A student union leader has apologised for threatening to paint over a First World War mural because it displays only “white men”.

Emily Dawes, president of the University of Southampton students’ union, was branded “disrespectful” and “insensitive” following her remarks about the Rothenstein Mural.

The 1916 painting, which is displayed at the university’s Highfield campus, acts as a memorial to members of British universities who lost their lives during the “Great War”.

Ms Dawes tweeted: “Mark my words – we’re taking down the mural of white men in the uni Senate room, even if I have to paint over it myself.”

President of Southampton Uni SU tweets about taking down a mural of white men
Image:
The now deleted-tweet by Southampton students’ union president Emily Dawes

Social media users quickly condemned the comments.

One Twitter user wrote: “One of the most insensitive and disrespectful comments I have ever seen.

“Time for reflection, time for remembrance of what they gave for our freedom.”

Another person tweeted: “Before destroying a mural depicting men who fought & died for the freedoms you enjoy, perhaps you could visit the library on campus & acquaint yourself with the reasons for the painting in the first place.”

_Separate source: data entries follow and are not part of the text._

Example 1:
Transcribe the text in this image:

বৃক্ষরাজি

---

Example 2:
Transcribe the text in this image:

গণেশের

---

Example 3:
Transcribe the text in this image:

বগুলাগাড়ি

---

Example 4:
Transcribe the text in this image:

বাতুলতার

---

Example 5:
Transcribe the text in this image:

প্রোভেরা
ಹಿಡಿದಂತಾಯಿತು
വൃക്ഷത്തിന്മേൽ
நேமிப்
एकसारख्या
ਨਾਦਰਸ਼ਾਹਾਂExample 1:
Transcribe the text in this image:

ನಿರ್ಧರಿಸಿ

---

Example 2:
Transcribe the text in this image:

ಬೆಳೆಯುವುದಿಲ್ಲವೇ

One social media user said Ms Dawes had put her “ignorance on such prominent display”.

Ms Dawes later deleted the tweet and apologised for the “offence and upset” she had caused.

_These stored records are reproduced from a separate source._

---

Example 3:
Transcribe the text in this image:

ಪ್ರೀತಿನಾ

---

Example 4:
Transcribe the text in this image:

“I never meant to disrespect anyone past, present and future,” she said.

“I had no intention of the tweet being taken literally and upon reflection have realised how inappropriate it was.”

Ms Dawes said she intended to promote “strong female leadership and not the eradication and disrespect of history”.

“I do not believe that to make progress in the future, we should look to erase the past,” she said.

The Rothenstein Mural shows a young soldier receiving his degree to represent students who lost their lives during the First World War.

A spokesman for the University of Southampton said Ms Dawes’ comments about the mural “do not represent the views of the university community”.

“We are very proud to display the Mural, painted in 1916, which serves as a memorial to all members of British universities who served in the Great War (World War I),” the spokesman said.